Selim : kız Eroğludur ana. Güney Eroğlu'nun kız kardeşi, Kader...

Sultan : Eroğlu mu?

Selim : evet, biliyorum yıllardır bu düşmanlık meselesi sürüp gidiyor ama benim umrumda değil. Ben bu düşmanlığı sürdürmek istemiyorum. O benim için sadece Kader.

Sultan : olmaz! İmkansız! Bunu kabul edemem! O bir Eroğlu! Baban bunları duysa... ah baban bunları bir duysa nasıl kahrolurdu adam! İyi ki yok da bunları duymadı senin ağzından! Bir Karahanlı ile bir Eroğlu... olmaz olmaz.. mümkün değil!

Selim : ama ana be-....

Sultan : olmaz! Başka kız mı yok? Git istediğini getir, ama sen bir Karahanlısın Selim! Bir Karahanlı bir Eroğlu ile olamaz, küçüklükten beri bunu bilmez misin sen?
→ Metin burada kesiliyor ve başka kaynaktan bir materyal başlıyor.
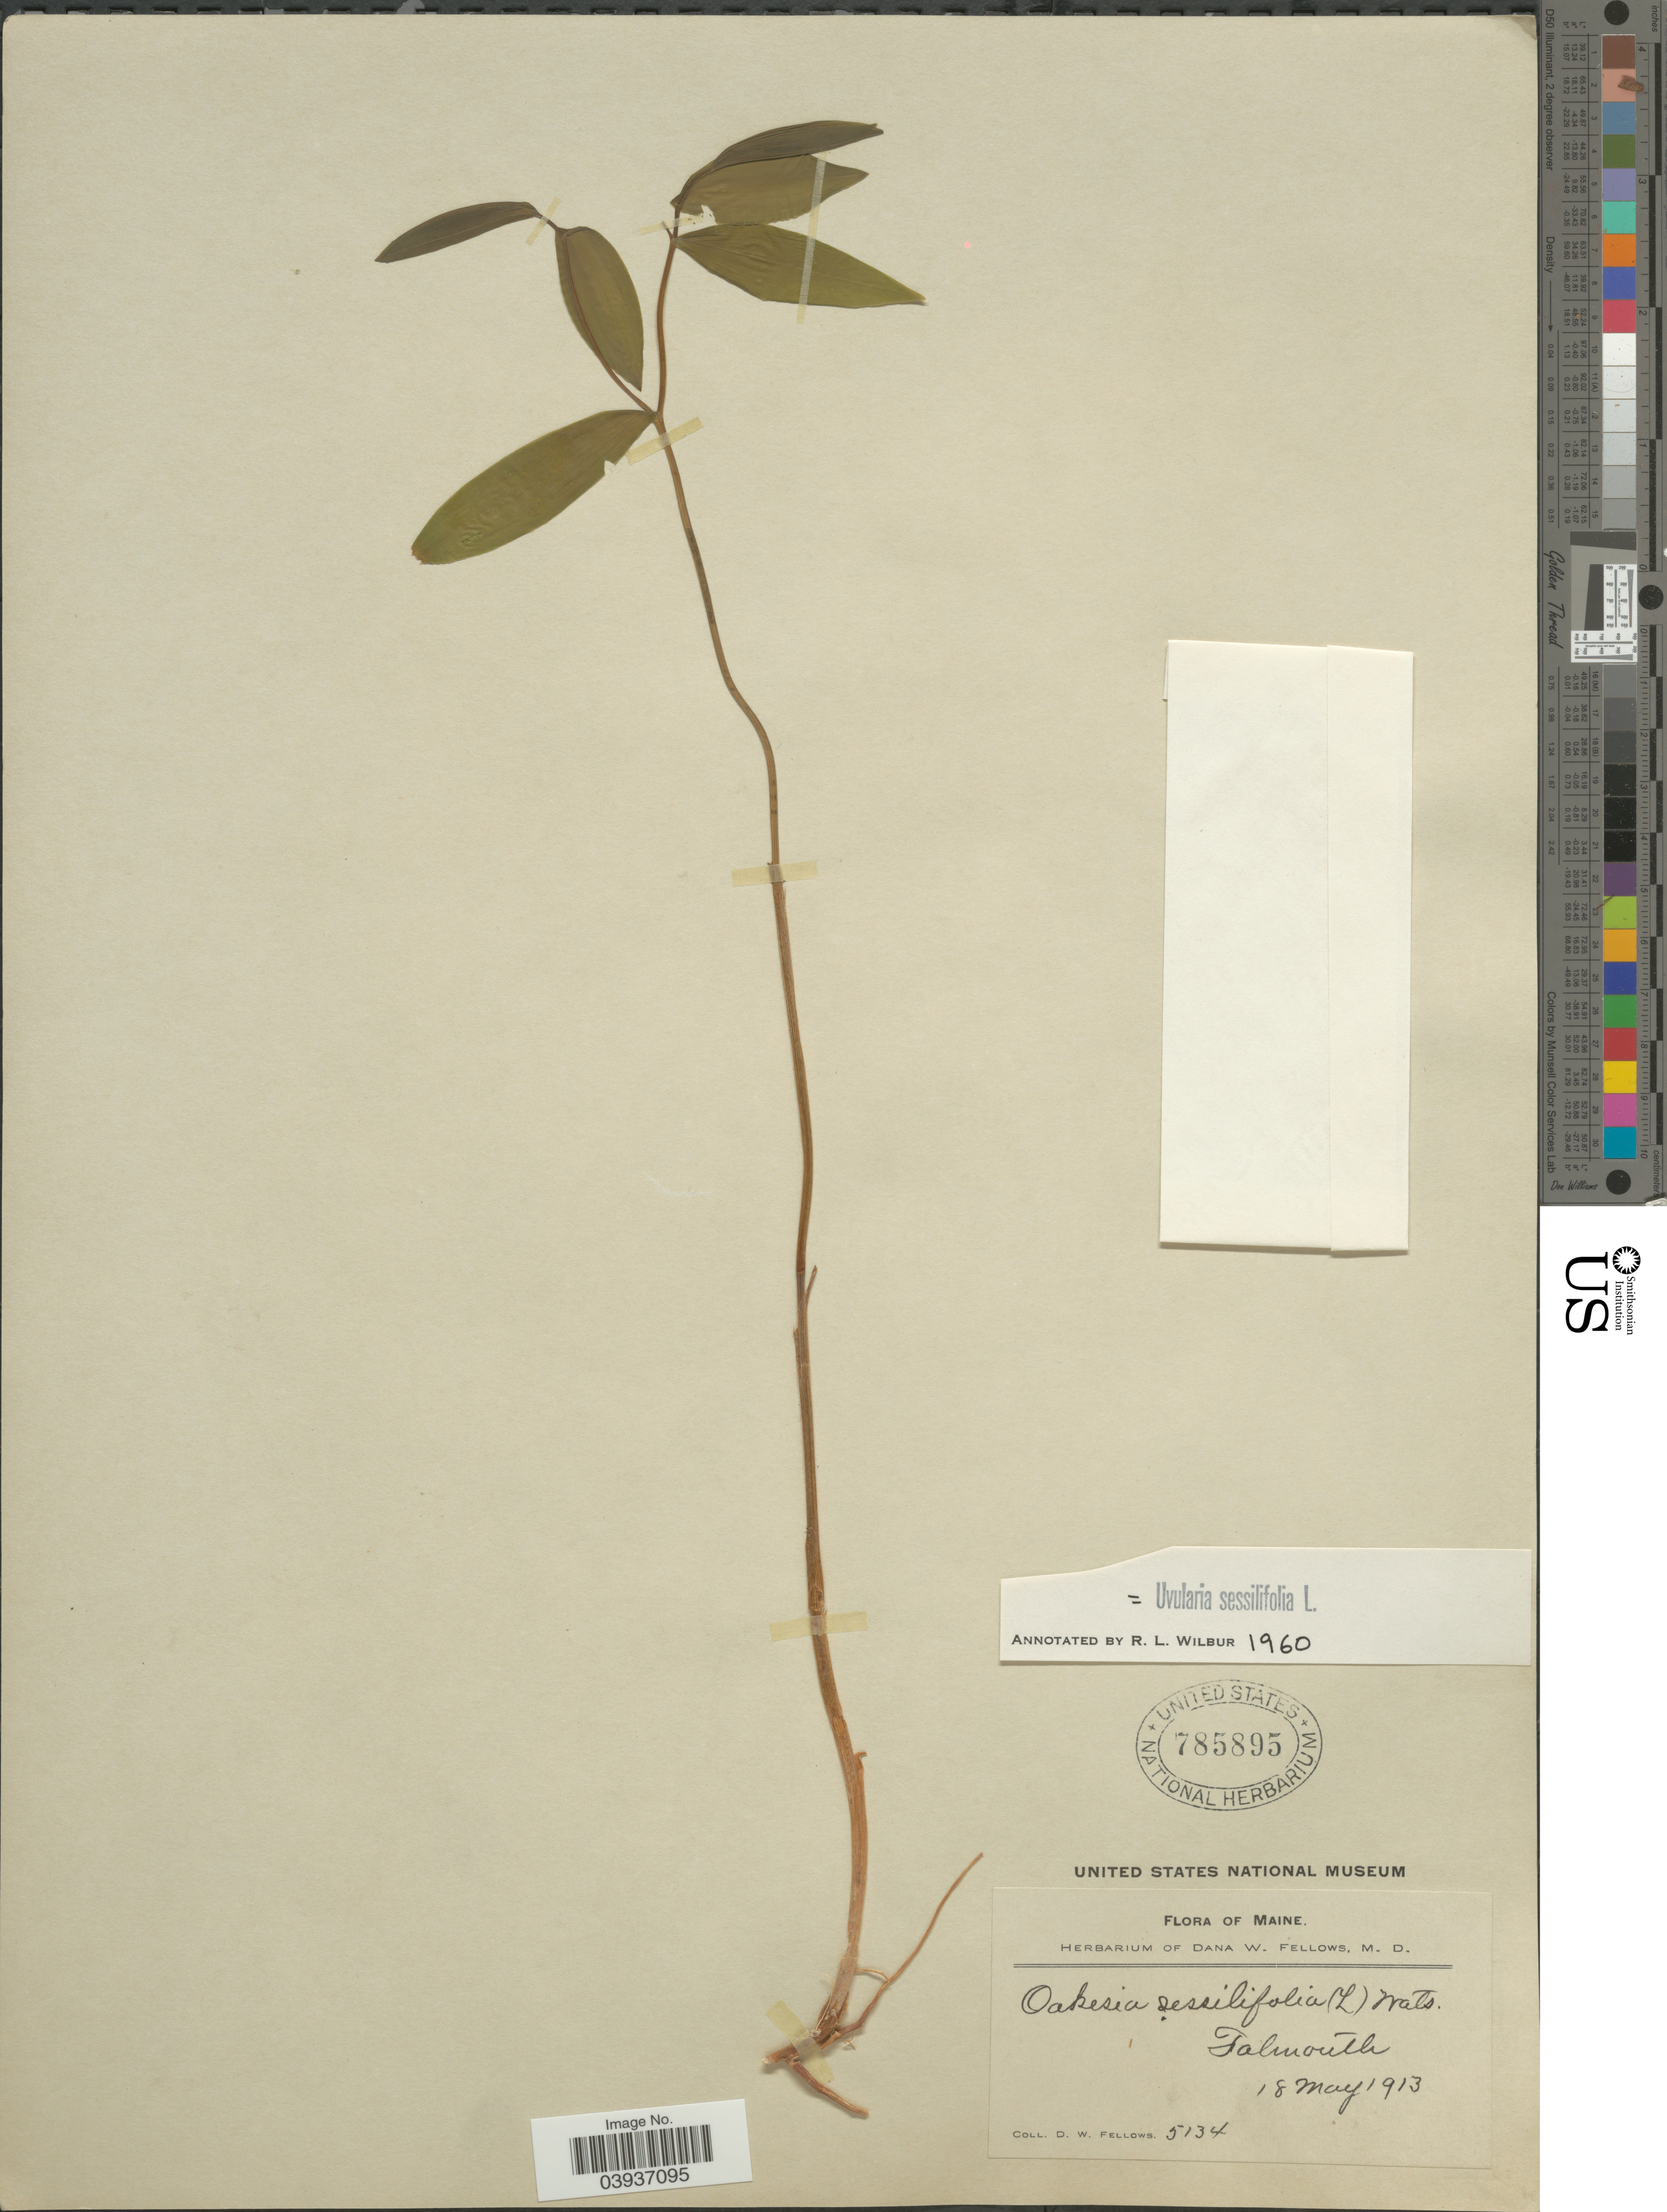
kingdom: Plantae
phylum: Tracheophyta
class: Liliopsida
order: Liliales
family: Colchicaceae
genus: Uvularia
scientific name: Uvularia sessilifolia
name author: L.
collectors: D. W. Fellows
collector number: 5134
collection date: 1913-05-18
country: United States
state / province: Maine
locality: Falmouth.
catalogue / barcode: US 785895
Selim : ben bu düşmanlığı umursamıyorum da ondan! Senin üzülmeni istemem ama ağabeyim gibi beni bir başkasıyla evlendirmene de göz yumamam, olmaz. Kaçarım, bir daha yüzümü göremezsin!

Serkan : Selim, biz konuştuk bunları...

Selim : daha ne kadar bekleyecem ağabey? Yetmedi mi? Ben Kader'i alacam, işte o kadar

Sultan : benim rızam yoktur. Babanın da kemikleri sızlıyordur şimdi...

Selim : nedir bu düşmanlık ana? Anlat ki bileyim...

Sultan : peki, madem bilmek istiyorsun, anlatıyorum. Deden ve kız kardeşi bu konaktalardı... her şeyleri vardı... ama Saniye, yani dedenin kız kardeşi, hizmetkarlarından birine, bir Eroğlu'na aşık oldu

Songül : ne? Eroğulları ağa değil miydi?

Sultan : ne ağası? Bizim çöplerimizden giyiniyorlardı... deden bu ilişkiyi öğrenince gönderdi Eroğlunu bu konaktan. Ufak da bir arsa verdi, ağzını kapatsın, bir daha Saniye'nin peşine de düşmesin diye. Arsa verimsiz bir şeydi, ama ne olduysa o arsa ile oldu. O verimsiz arsa en güzel ürünleri verdi, sattılar, zengin oldular, sonra da bizimle aşık atmaya kalktılar.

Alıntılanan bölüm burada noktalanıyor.